═══ SUPPLIED MATERIAL

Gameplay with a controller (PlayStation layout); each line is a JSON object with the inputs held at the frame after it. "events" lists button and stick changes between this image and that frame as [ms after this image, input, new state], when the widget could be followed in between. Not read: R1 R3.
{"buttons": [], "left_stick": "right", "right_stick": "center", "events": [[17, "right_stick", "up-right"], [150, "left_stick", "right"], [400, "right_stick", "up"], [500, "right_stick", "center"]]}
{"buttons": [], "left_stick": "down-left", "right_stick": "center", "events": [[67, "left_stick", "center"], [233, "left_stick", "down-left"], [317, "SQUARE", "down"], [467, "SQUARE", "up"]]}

══════

WHAT TO DO — Wherever the word "center" turns up in the material, copy the whole line.

TASK RESULT —
{"buttons": [], "left_stick": "right", "right_stick": "center", "events": [[17, "right_stick", "up-right"], [150, "left_stick", "right"], [400, "right_stick", "up"], [500, "right_stick", "center"]]}
{"buttons": [], "left_stick": "down-left", "right_stick": "center", "events": [[67, "left_stick", "center"], [233, "left_stick", "down-left"], [317, "SQUARE", "down"], [467, "SQUARE", "up"]]}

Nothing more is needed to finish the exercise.